The problem is getting reliable supplies in a world of competing economic blocs hell-bent on screwing each other over. In 2011 there was a global panic when China, producer of around 90 percent of rare-earth metals, decided to cut exports by forty percent. Prices, predictably, went through the roof, and doom-merchants everywhere bewailed the imminent collapse of civilisation.
What actually happened was that the crisis went away by itself – solved by capitalism’s adaptive way of working. Rare-earth elements are only rare in relation to abundant elements, but not in absolute terms. China held a monopoly only because they were the cheapest producers and other countries had shut down their mining operations. Once China cut the supply, new mines, or old ones recommissioned, magically opened up in places like California and Greenland as investors saw a profit to be made. In fact over 200 mining companies got in on the act with the result that rare-earth elements are not only not rare anymore, the price is in danger of collapsing just like it did with oil, and the mining companies are now struggling to extract a decent return.
For socialists this is interesting because it demonstrates something we are always pointing out, that capitalism is not likely to collapse of its own accord, because it has a knack of working around problems. It’s not just supply that adapts. Manufacturers needing rare elements and facing high prices for them soon figured out solutions that designed out those particular elements.
A peculiar aspect of the recycling industry, pointed out by Ridgway, is that as recycling increases, these same rare elements may become rare again. Many elements are found together in the same ores, meaning that when demand for the cost-bearing element declines through recycling, the other ‘freebie’ elements don’t get extracted. Worse, they often can’t be recycled because they are used in such tiny amounts that they are not economic to reclaim. Worse still, they are often blended together in alloys like a baked cake from which the ingredients cannot feasibly be re-extracted.

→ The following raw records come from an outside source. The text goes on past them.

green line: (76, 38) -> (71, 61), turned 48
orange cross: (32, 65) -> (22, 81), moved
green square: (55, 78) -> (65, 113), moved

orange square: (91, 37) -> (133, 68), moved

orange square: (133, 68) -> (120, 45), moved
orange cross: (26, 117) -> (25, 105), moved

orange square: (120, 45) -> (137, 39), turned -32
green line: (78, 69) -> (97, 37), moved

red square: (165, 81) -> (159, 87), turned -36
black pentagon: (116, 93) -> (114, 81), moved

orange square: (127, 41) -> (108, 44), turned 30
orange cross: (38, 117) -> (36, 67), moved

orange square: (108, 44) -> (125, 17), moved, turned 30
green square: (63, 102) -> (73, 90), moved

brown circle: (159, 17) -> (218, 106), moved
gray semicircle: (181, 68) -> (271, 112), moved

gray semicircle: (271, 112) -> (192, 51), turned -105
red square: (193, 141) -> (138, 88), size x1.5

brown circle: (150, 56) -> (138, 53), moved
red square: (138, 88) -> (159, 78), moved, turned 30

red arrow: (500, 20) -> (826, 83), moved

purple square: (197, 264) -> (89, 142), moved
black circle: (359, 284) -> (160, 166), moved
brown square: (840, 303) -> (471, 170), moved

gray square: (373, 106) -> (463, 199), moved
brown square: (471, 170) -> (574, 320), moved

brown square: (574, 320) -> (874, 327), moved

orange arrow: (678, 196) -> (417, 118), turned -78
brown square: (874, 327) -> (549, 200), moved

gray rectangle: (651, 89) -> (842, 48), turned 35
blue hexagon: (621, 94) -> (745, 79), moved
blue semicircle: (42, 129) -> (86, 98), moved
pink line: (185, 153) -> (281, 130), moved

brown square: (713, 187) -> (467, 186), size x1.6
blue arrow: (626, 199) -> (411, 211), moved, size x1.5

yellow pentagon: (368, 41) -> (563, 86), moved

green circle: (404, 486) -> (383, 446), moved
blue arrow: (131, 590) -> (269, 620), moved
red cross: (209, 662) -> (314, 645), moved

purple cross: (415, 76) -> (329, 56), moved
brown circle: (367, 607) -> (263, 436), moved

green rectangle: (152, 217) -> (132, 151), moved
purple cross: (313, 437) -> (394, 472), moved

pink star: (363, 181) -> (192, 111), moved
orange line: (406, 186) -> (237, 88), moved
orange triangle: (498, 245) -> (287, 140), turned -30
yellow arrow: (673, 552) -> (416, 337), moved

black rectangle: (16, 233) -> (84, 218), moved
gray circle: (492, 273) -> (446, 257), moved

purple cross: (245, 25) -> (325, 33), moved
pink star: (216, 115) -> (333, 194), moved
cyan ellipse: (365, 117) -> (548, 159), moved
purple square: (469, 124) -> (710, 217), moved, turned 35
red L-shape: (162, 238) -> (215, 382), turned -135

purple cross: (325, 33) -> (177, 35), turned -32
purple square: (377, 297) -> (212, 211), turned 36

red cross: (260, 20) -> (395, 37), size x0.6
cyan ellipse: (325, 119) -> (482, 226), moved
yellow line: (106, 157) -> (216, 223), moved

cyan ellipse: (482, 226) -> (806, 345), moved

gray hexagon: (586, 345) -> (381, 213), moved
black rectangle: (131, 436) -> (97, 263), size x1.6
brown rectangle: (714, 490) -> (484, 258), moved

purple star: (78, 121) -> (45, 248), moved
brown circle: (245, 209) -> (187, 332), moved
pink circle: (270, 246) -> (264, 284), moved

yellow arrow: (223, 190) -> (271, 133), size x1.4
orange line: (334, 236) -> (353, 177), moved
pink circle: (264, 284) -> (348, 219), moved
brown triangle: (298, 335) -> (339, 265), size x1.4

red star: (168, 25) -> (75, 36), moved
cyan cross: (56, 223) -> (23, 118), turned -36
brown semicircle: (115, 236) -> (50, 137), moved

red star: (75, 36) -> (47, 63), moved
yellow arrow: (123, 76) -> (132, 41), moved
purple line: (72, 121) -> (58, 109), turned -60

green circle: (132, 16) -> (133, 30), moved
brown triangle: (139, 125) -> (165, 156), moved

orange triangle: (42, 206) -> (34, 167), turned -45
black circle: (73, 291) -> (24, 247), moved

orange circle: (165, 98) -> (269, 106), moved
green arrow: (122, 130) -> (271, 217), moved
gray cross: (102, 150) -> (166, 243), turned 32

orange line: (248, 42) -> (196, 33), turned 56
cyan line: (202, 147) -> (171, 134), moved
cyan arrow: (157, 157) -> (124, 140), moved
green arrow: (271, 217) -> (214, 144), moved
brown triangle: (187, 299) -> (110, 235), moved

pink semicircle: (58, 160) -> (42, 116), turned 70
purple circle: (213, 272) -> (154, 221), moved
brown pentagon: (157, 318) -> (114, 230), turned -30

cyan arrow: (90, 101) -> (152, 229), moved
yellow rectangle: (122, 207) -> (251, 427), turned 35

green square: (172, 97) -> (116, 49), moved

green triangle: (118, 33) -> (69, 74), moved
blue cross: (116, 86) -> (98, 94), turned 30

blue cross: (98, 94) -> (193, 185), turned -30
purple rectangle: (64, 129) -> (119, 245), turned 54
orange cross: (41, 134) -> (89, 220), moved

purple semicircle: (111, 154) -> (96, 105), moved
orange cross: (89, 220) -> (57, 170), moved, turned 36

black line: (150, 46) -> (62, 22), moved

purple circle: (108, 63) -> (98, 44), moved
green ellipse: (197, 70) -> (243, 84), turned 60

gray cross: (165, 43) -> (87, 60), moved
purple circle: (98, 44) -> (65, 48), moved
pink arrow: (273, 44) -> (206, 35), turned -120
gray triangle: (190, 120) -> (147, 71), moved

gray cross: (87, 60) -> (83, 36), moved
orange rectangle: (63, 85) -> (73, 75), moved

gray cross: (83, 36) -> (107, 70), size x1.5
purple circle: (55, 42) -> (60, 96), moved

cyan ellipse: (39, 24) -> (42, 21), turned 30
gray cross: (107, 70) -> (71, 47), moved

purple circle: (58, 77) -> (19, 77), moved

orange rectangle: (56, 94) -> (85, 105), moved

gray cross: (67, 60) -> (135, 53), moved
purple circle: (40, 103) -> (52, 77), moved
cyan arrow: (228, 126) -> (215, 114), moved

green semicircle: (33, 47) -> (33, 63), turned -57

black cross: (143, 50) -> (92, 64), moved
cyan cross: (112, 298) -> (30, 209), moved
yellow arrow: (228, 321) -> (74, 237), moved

What is more worrying is that rare elements tend to involve more pollution both at the extraction end and the disposal end than other elements. In the West, most electronic devices are not recycled but left to gather dust as new models come out, or they’re dumped. Even when electronic waste is collected as per regulation, that’s not the end of the story. As New Scientist’s editorial points out, ‘Interpol estimates that one in three shipping containers leaving Europe is packed with e-waste destined for illegal dumping in the developing world. This results in major health hazards to people doing the dirty work of recycling’ (14 February).
It’s easy for anti-capitalists, and socialists too, to get into the habit of seeing the worst in every single thing that goes wrong, forgetting that capitalism is quite good at getting itself out of a lot of scrapes. But at what cost to humans, in the long run? Four million people died in Congo’s civil war, which was largely about control of valuable rare elements destined for use in our must-have gadgets. In wider terms, capitalism’s exploitation of the Periodic Table involves a level of human exploitation that leaves nearly all of us impoverished and enslaved, while making just a handful of ‘Nobles’ the only winners. That’s a problem that capitalism, by its very nature, has no solution for. Whatever short-term supply crises it might adapt its way out of, it can’t transform its own nature and magically, in the way elements are able to do, change itself into a different system. For that you need not natural processes but large-scale human intervention.